For the sixth time in the last seven Games, since Atlanta 96, when the Soviet Union became multiple countries, Russia and a few others, the United States has won the Games. The only time it lost? Beijing 2008. China won, of course. And Russia is no longer even here, punished by Vladimir Putin’s misdeeds in Ukraine. With the Soviet threat gone, China is the great enemy.
Thomas Bach, 70, who wanted to change the rules in order to run for a fourth term at the IOC, is persuaded not to do so and announces that elections will take place in 2025. Sebastian Coe, the president of the athletics federation, immediately announces that he is seriously considering his candidacy to succeed him. How well he handles the conflict between the two superpowers will largely decide his fate.
The cold war became an open battle a few months ago, when Hajo Seppelt, the anti-doping investigator for the German broadcaster ARD, revealed that the World Anti-Doping Agency (WADA) had covered up the doping of 23 Chinese swimmers, many of them Olympians. Immediately, in a coordinated action, the United States Anti-Doping Agency (USADA), always presided over by Travis Tygart, the sheriff who put all his efforts into finishing off Lance Armstrong, hammered the iron, demanding responsibility. WADA organized commissions of inquiry, revealed all the procedures and stood by its initial decision: the positives for trimetazidine were due to contamination in the kitchens of a training center. Any other interpretation was a misrepresentation with bad intentions. USADA kept up the media war, accusing the president of WADA, the Polish Witold Bańka, of being a servant in the service of China who was discrediting its organization. The IOC finally intervened. On the eve of the opening of Paris, when it awarded the 2030 Winter Games to Salt Lake City, it added a clause: if the United States persisted in questioning WADA’s independence, the award could be revoked. It also warned that the anti-doping law passed under Donald Trump, by which the United States arrogates the right to pursue and punish doping throughout the world, violates international law.

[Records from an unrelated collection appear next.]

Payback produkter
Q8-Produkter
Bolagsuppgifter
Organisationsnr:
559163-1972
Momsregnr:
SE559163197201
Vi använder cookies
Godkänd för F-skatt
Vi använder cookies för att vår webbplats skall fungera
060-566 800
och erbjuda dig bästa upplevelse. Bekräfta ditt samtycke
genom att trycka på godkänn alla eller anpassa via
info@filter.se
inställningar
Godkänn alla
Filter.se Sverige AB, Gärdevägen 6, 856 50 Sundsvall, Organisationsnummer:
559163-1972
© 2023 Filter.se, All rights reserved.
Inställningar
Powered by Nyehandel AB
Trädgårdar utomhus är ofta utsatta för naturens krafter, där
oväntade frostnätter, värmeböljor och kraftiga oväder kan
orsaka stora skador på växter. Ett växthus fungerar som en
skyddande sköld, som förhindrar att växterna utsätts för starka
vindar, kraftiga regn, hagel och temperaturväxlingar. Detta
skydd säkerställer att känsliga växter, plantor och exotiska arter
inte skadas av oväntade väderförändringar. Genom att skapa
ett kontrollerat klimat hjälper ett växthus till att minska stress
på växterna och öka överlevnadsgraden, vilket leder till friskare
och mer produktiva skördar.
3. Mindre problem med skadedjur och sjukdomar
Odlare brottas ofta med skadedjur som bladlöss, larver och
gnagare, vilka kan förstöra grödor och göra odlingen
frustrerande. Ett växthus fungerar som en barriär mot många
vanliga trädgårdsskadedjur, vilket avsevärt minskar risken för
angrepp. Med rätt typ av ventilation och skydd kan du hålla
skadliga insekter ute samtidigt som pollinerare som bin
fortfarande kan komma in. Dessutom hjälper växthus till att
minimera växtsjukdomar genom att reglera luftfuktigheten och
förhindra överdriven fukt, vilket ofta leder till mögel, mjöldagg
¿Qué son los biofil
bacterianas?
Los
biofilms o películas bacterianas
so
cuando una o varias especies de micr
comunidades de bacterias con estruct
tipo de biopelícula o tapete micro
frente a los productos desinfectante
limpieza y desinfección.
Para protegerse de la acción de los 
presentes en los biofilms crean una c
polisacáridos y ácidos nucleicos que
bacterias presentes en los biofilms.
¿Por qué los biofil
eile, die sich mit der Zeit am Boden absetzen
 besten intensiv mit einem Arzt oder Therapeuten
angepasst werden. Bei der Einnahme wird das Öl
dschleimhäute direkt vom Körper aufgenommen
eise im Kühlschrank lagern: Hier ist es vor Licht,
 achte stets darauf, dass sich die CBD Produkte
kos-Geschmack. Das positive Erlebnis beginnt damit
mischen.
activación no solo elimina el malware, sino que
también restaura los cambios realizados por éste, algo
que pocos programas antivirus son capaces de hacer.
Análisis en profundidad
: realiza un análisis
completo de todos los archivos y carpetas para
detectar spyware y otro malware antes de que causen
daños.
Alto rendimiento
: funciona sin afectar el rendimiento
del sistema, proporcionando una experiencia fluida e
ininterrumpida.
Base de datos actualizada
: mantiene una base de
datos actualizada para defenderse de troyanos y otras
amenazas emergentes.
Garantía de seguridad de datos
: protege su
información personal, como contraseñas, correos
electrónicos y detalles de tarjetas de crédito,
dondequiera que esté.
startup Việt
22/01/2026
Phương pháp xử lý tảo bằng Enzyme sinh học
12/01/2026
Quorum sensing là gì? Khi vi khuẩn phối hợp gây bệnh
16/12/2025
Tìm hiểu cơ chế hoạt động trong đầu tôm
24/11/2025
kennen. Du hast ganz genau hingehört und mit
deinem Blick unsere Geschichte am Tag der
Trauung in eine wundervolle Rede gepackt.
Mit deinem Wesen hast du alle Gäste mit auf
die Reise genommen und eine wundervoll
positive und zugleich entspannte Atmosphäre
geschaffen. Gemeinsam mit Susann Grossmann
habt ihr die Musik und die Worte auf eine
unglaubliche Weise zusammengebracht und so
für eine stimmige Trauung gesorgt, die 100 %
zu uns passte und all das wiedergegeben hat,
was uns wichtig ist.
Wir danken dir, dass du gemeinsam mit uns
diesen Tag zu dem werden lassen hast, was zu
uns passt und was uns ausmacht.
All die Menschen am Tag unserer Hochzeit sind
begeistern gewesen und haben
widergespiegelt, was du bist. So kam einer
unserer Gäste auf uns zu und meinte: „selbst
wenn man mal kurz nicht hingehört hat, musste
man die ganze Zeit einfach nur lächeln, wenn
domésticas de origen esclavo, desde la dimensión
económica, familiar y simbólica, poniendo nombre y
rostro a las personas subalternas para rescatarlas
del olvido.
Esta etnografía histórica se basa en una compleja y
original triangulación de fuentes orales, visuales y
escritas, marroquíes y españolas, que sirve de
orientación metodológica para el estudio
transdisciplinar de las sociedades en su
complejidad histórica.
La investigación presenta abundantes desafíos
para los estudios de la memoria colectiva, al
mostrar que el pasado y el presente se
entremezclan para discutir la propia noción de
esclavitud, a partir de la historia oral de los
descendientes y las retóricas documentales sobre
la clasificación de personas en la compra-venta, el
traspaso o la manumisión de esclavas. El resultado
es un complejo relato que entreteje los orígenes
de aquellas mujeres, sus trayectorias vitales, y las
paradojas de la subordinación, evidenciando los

China remained silent. It worked in the shadows. Just after its star swimmer, Zhanle Pan, won the final of the star distance, the 100m freestyle, in which the two Americans finished last, Reuters, in an exclusive report, revealed that in recent years USADA had covered up several cases of doping by some of its top athletes, who had not even been sanctioned, in exchange for their working as informants who would allow them to go higher up the doping chain. This practice, typical of the fight against drug trafficking, is not contemplated in the World Anti-Doping Code. WADA informed USADA of this. Chinese television opened its news with the news.
The next Games, Los Angeles 28, the land of Hollywood and Disney fantasy, will have a hard time improving on these, unless the athletes, the kings of Paris 24, remain and persist, and continue to impose their talent and brilliance.